2.4 JAMA accountability analysis

The accountability of the 30 Google-listed websites was assessed using a 0–4 scale based on the Journal of the American Medical Association (JAMA) benchmarks. According to JAMA guidelines, a trustworthy educational site must: (1) Include all authors and their relevant credentials, (2) List references, (3) Provide disclosures and (4) Provide date of last update (Silberg et al., 1997).

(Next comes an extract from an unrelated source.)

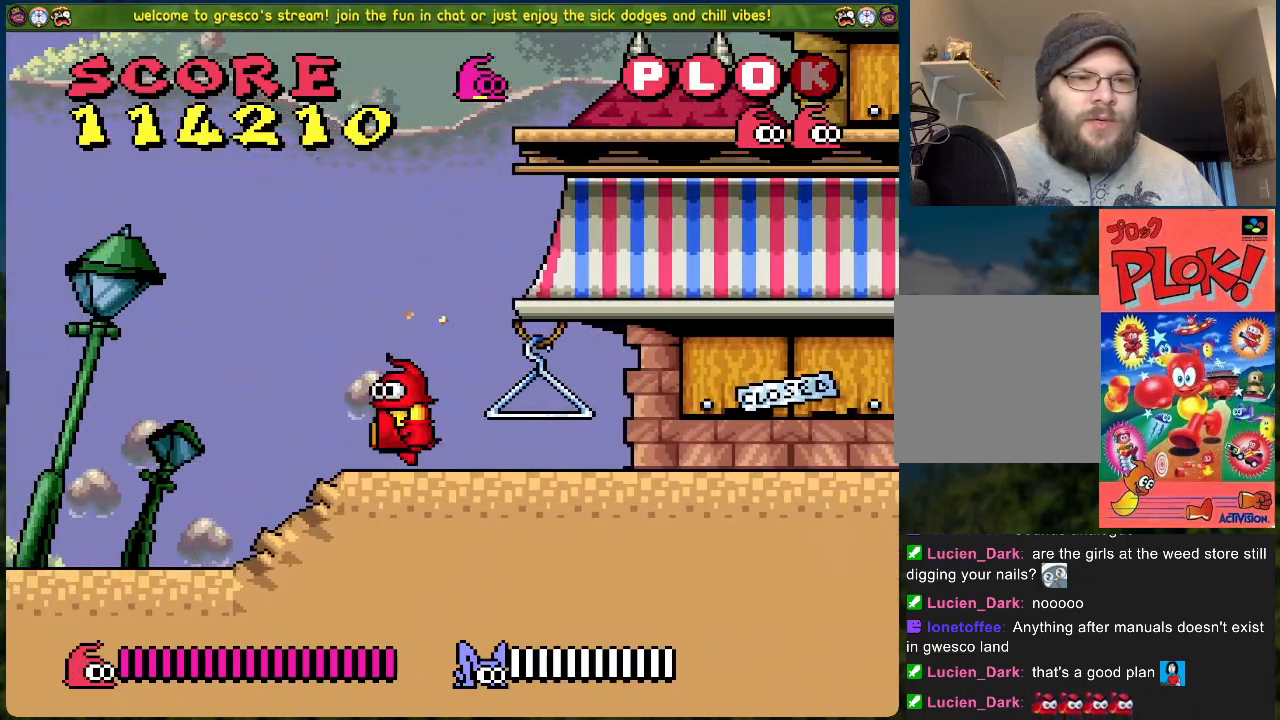
{"buttons": ["DPAD_LEFT"], "left_stick": "center", "events": []}
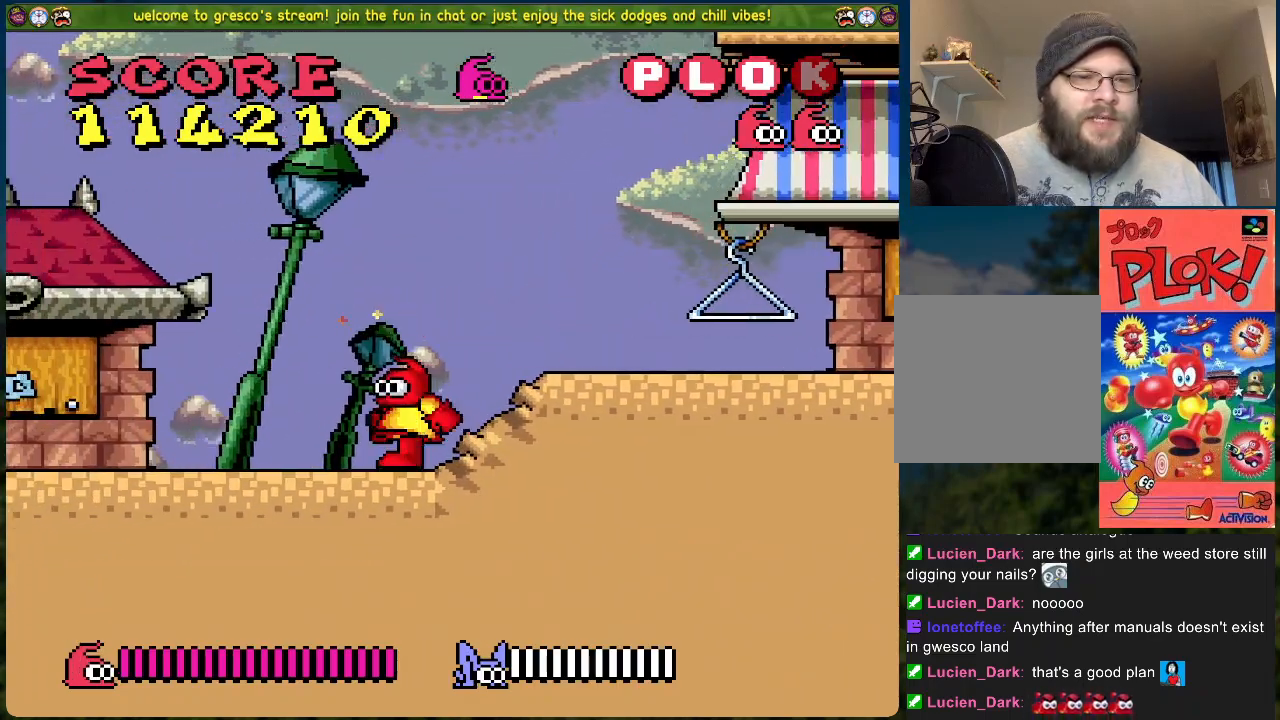
{"buttons": ["DPAD_LEFT"], "left_stick": "center", "events": []}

2.5 Expert panel evaluation

Three chief ophthalmologists (J.Y., L.C., and Y.C.) independently evaluated the responses generated by different platforms using five predefined criteria: “Correctness” (evaluating the medical correctness of the reply), “Completeness” (measuring the extent to which the response covers all necessary aspects of the query), “Readability” (assessing ease of understanding for the patient), “Utility” (evaluating the usefulness in aiding patient comprehension and management), and “Safety” (assessing the potential of the response to guide patients safely, ensuring the information provided does not mislead or pose any risk to patient health). Responses were measured using a 5-point Likert scale, where a rating of 1 signified strong disagreement, 2 indicated disagreement, 3 represented a neutral stance, 4 denoted agreement, and 5 conveyed strong agreement. Each rating was separated by a 48-h washout period (see Supplementary Table S3).

2.6 Enhancing the readability of ChatGPT responses

To improve the readability of responses from the LLM, we provided ChatGPT 4o mini (Version: October 10, 2024) with the following instruction: “Given that patient education materials are recommended to be written at a sixth-grade reading level, can you rewrite the following text to a simpler reading level: (insert text).” Record these responses (RE-CG and RE-CD, respectively) and conduct the same passage statistics, readability statistics, and scoring as before, then compare it with the original, unsimplified response (see Supplementary Tables S2, S3).

2.7 Statistical analysis

The statistical analysis was conducted using IBM SPSS, version 25.0. The Shapiro–Wilk test was used to assess the normality of the results. The overall readability and response characteristics of the two question banks were compared using paired t test the Mann–Whitney U test. Analysis of variance (ANOVA) or the Kruskal-Wallis test was used to compare differences among responses within each question bank. Pairwise comparisons between groups were conducted using the Bonferroni test or Dunn’s test. The statistical significance level for all tests was set at p < 0.05, and Bonferroni correction was applied to adjust the results of the multiple analyses.

3 Result

3.1 Question banks and classifications

Supplementary Table S1 presents the two question banks and their classifications. In both question banks, there are open-ended questions (e.g., What are the long-term effects of congenital cataracts?) as well as closed-ended questions (e.g., What are congenital cataracts?). Additionally, the Doctor Bank includes more practical questions (e.g., How long after congenital cataract surgery should the child avoid physical education classes?). Compared to the Google Bank, the Doctor Bank contains a higher proportion of questions classified as “Management” and “Prognosis” (n = 7, 46.67% vs. n = 14, 93.33%).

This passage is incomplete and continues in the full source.